Nine-parameter box outputs >>
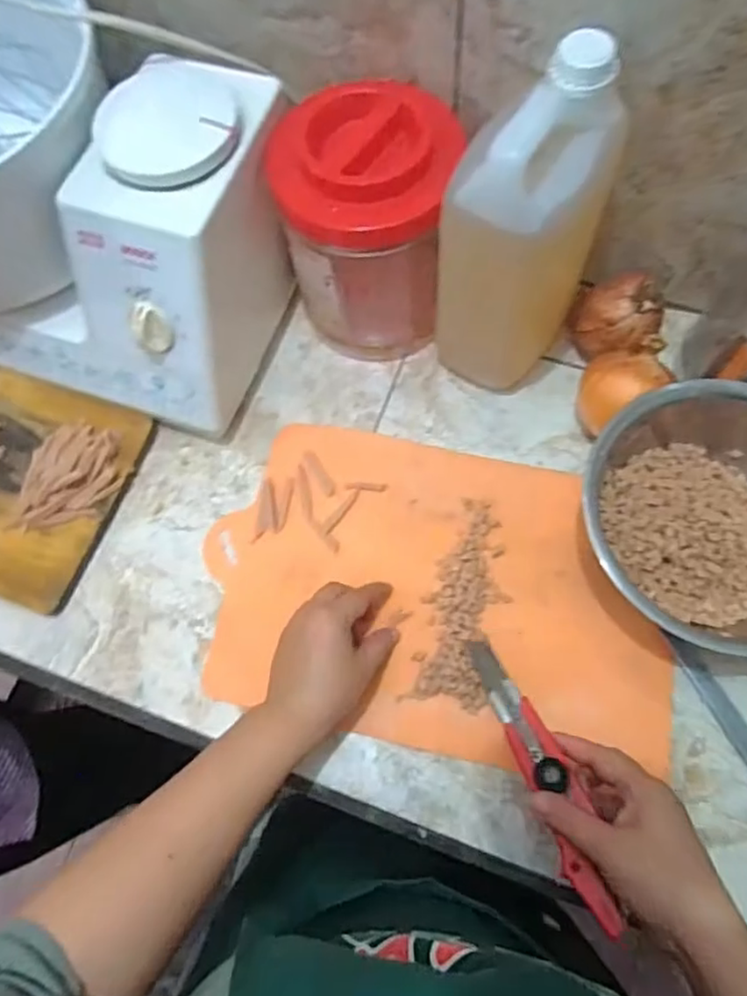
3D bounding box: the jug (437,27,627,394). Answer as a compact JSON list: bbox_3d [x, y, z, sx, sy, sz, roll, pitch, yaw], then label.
[{"bbox_3d":[0.114,-0.191,0.482,0.087,0.241,0.126,29,73,11],"label":"jug"}]

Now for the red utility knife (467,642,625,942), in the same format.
[{"bbox_3d":[0.111,0.171,0.410,0.031,0.016,0.184,-19,50,-5],"label":"red utility knife"}]

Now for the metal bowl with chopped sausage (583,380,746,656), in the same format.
[{"bbox_3d":[0.246,0.019,0.468,0.188,0.096,0.194,0,70,1],"label":"metal bowl with chopped sausage"}]

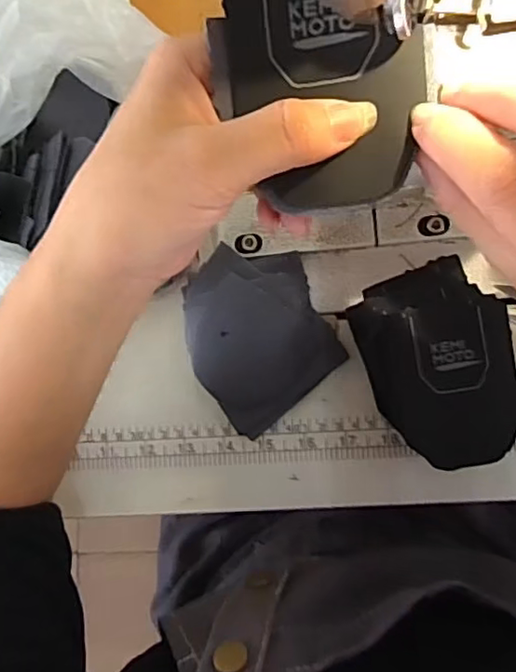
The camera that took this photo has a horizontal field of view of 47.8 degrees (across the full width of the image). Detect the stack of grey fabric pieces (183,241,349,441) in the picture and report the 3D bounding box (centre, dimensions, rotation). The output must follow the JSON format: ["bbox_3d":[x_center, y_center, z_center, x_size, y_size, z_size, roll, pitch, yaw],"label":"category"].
[{"bbox_3d":[-0.001,-0.003,0.359,0.083,0.020,0.108,-26,80,3],"label":"stack of grey fabric pieces"}]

WORK ITEM >>
Output each line above exactly as it stands, omitting the pictures.

ANSWER TO THE EXERCISE >>
3D bounding box: the jug (437,27,627,394). Answer as a compact JSON list: bbox_3d [x, y, z, sx, sy, sz, roll, pitch, yaw], then label.
[{"bbox_3d":[0.114,-0.191,0.482,0.087,0.241,0.126,29,73,11],"label":"jug"}]

Now for the red utility knife (467,642,625,942), in the same format.
[{"bbox_3d":[0.111,0.171,0.410,0.031,0.016,0.184,-19,50,-5],"label":"red utility knife"}]

Now for the metal bowl with chopped sausage (583,380,746,656), in the same format.
[{"bbox_3d":[0.246,0.019,0.468,0.188,0.096,0.194,0,70,1],"label":"metal bowl with chopped sausage"}]

The camera that took this photo has a horizontal field of view of 47.8 degrees (across the full width of the image). Detect the stack of grey fabric pieces (183,241,349,441) in the picture and report the 3D bounding box (centre, dimensions, rotation). The output must follow the JSON format: ["bbox_3d":[x_center, y_center, z_center, x_size, y_size, z_size, roll, pitch, yaw],"label":"category"].
[{"bbox_3d":[-0.001,-0.003,0.359,0.083,0.020,0.108,-26,80,3],"label":"stack of grey fabric pieces"}]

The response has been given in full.